Data for review:
━━━━━━━━━━━━━━━━━━━━
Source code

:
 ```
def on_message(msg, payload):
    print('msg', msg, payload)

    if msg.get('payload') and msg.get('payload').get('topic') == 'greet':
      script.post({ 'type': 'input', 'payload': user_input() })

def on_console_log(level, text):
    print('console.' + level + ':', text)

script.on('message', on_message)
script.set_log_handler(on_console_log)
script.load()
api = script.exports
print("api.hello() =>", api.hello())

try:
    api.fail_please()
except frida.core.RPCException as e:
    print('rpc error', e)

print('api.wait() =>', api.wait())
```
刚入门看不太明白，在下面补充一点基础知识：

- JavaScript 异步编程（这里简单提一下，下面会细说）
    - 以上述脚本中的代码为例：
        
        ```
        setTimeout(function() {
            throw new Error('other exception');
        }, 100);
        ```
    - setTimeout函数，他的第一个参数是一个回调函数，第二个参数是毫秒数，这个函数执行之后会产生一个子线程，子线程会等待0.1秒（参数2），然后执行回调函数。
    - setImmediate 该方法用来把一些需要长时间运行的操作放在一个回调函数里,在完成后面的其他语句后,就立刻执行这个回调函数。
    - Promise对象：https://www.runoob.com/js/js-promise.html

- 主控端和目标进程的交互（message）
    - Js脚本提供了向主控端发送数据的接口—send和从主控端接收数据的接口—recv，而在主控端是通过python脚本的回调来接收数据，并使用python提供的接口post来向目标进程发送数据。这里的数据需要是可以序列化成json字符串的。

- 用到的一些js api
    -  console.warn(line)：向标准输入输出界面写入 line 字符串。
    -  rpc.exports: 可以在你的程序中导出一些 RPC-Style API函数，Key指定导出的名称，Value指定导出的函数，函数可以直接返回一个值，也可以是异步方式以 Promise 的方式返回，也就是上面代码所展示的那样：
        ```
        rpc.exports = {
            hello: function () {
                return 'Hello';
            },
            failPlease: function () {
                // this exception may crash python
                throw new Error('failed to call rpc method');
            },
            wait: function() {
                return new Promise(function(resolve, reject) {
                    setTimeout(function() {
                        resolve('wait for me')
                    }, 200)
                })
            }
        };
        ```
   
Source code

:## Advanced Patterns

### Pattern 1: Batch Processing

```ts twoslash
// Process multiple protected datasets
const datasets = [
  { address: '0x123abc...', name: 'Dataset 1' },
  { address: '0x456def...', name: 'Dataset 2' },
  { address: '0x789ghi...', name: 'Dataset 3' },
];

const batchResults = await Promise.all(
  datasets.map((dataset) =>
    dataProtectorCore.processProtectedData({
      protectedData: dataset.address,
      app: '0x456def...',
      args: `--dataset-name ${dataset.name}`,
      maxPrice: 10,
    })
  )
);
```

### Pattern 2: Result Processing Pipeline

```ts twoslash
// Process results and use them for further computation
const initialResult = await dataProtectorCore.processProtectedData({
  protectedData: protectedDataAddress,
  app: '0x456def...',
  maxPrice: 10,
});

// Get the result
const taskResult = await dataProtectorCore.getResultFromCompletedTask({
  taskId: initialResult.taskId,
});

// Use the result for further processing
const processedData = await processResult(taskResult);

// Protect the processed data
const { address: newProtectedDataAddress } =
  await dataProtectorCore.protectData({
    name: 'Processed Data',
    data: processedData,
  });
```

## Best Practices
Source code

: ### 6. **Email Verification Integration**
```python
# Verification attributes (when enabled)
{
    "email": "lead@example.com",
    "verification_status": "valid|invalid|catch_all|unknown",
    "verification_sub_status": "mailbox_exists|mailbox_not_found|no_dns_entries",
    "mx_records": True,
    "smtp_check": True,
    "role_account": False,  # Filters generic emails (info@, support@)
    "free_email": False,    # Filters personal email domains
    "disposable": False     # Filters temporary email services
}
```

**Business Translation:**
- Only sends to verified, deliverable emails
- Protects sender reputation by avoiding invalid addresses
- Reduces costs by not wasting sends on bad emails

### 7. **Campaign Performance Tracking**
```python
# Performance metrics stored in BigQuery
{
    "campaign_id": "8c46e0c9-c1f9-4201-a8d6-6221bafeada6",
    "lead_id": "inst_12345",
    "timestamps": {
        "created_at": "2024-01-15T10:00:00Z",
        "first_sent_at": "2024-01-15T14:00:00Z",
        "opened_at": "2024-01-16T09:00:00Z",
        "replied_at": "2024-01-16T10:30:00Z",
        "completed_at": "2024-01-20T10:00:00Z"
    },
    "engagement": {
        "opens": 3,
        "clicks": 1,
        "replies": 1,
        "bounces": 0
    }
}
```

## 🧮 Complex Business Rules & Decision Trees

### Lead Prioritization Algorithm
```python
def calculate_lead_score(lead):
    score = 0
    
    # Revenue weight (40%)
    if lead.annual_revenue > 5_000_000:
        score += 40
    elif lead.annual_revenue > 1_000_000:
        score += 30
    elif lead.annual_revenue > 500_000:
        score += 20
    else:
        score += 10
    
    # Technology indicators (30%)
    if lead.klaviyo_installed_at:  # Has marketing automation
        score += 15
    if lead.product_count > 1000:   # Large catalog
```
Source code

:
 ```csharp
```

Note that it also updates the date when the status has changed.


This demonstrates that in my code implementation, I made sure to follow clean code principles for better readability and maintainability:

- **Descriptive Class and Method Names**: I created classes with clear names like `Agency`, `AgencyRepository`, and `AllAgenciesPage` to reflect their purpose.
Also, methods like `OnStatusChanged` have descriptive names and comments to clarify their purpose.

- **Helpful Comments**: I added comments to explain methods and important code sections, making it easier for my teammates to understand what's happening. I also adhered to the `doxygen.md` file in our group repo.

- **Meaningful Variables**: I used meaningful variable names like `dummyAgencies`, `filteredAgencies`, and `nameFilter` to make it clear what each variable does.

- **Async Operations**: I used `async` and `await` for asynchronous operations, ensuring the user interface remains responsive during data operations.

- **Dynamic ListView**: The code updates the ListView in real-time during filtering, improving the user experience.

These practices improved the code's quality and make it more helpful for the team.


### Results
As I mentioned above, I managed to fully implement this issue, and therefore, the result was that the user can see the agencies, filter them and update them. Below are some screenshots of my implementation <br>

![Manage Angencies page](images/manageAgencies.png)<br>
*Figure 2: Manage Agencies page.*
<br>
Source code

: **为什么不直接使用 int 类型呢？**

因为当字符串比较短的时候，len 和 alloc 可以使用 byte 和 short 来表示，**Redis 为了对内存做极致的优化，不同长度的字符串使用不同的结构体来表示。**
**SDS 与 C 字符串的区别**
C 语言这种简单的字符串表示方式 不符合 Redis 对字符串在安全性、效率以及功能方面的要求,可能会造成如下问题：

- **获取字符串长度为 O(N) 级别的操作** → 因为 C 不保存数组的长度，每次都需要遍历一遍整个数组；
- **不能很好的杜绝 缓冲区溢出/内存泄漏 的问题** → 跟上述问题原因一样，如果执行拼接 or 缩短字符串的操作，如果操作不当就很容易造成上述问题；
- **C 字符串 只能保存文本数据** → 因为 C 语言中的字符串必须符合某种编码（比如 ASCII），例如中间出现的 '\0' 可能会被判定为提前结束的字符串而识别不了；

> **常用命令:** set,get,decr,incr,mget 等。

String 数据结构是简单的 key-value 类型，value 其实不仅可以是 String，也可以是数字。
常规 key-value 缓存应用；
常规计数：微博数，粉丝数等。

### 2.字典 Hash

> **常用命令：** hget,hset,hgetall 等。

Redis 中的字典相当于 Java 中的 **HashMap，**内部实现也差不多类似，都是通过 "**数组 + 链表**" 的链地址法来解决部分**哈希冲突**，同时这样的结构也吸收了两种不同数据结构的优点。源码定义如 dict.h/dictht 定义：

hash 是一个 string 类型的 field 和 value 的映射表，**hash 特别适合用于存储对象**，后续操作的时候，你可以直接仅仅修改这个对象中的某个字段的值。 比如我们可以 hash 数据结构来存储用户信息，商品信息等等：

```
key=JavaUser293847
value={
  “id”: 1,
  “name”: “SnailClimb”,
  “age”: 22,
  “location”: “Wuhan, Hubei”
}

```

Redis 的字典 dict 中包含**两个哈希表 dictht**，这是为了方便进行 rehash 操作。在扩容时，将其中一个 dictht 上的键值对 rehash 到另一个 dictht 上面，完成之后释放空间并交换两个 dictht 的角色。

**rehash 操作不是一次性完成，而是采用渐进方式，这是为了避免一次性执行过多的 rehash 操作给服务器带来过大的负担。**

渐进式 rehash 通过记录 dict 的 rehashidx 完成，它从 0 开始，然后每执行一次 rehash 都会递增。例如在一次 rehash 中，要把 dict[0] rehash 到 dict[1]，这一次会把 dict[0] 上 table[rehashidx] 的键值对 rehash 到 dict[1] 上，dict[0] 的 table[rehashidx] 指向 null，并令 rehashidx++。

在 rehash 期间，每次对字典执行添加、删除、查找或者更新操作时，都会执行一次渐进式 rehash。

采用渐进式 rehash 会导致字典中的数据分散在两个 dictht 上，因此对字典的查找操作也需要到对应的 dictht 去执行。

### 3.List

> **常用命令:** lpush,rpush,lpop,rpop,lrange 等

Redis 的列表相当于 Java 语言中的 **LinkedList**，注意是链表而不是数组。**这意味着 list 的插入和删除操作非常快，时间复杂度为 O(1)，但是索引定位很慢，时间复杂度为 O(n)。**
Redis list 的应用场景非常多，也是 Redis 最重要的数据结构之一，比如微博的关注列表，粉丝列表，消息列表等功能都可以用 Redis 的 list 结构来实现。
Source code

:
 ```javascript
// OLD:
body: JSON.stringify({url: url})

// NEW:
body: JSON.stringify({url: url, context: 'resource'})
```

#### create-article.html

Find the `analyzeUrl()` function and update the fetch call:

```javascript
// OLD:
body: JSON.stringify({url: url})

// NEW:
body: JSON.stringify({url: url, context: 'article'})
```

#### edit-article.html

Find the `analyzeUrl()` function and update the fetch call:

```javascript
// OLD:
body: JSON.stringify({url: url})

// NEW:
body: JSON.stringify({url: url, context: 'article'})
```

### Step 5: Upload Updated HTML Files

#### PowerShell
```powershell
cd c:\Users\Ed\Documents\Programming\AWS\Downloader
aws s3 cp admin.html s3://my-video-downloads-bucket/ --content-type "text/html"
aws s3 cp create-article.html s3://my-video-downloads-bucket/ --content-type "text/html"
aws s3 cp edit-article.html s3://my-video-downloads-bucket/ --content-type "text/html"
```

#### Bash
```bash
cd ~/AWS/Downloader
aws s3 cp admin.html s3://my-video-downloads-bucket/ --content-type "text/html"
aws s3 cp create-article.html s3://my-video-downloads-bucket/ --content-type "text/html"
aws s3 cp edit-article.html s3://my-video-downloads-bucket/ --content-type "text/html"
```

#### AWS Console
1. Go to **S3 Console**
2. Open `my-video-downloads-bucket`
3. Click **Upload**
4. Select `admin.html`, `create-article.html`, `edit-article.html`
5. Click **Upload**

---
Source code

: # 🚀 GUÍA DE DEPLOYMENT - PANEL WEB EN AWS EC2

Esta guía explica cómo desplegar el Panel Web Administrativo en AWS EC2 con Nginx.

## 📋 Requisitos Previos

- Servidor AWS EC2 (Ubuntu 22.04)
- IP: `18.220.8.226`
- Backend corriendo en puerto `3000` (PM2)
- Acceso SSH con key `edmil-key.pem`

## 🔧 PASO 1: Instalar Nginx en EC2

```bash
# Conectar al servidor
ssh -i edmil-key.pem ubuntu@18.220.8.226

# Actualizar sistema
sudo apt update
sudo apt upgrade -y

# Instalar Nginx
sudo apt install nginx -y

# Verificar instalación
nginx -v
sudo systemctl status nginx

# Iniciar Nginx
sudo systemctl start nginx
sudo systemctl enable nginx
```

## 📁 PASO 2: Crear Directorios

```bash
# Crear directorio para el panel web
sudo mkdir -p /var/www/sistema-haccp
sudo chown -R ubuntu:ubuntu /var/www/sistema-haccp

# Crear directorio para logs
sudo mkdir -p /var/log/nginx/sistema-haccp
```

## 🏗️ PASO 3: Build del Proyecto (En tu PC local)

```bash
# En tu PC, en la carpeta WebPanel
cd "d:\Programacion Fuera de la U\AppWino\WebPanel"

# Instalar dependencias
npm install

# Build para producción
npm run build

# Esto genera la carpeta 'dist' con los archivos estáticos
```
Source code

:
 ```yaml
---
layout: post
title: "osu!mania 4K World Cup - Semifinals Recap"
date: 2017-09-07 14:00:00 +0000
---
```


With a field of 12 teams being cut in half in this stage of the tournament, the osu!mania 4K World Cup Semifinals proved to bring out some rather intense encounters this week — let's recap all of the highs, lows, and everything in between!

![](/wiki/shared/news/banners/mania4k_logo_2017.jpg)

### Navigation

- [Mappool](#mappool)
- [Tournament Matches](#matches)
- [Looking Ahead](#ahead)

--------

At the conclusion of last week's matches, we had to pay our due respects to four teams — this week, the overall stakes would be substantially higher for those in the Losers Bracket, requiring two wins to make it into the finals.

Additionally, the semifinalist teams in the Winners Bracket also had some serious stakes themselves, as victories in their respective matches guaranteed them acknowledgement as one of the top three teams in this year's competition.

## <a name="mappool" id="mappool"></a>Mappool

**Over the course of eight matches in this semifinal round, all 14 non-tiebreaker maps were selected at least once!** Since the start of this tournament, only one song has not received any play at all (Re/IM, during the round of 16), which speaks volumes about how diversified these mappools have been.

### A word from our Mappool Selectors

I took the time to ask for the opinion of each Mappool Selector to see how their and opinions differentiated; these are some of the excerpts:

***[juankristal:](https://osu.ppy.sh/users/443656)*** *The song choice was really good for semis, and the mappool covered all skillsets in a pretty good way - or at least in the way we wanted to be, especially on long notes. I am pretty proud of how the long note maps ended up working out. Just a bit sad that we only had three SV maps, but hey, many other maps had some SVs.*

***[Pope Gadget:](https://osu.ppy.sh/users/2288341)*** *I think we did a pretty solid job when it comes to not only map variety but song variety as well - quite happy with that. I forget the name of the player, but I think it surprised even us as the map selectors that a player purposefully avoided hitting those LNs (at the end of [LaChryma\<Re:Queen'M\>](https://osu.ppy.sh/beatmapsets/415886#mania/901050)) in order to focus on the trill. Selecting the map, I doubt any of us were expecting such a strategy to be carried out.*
━━━━━━━━━━━━━━━━━━━━
Directions for this task: Please copy out each line of the data in which the word "para" occurs.

Solution to this task:
# Crear directorio para el panel web
# Crear directorio para logs
# Build para producción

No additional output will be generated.